> Exercise requirements: Copy out the lines below word for word, omitting the pictures.

___ Data shown ___

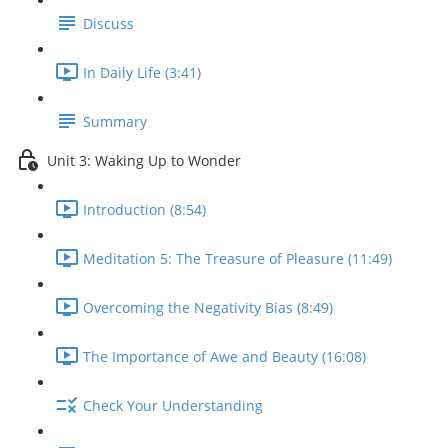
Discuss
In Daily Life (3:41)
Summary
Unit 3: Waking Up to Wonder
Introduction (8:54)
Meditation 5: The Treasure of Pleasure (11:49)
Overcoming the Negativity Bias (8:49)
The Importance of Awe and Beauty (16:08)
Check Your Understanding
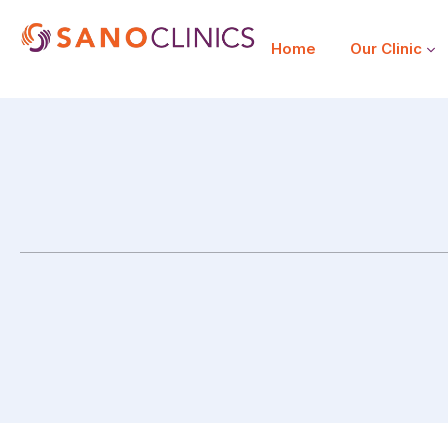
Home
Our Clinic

___

> Output:
Discuss
In Daily Life (3:41)
Summary
Unit 3: Waking Up to Wonder
Introduction (8:54)
Meditation 5: The Treasure of Pleasure (11:49)
Overcoming the Negativity Bias (8:49)
The Importance of Awe and Beauty (16:08)
Check Your Understanding
Home
Our Clinic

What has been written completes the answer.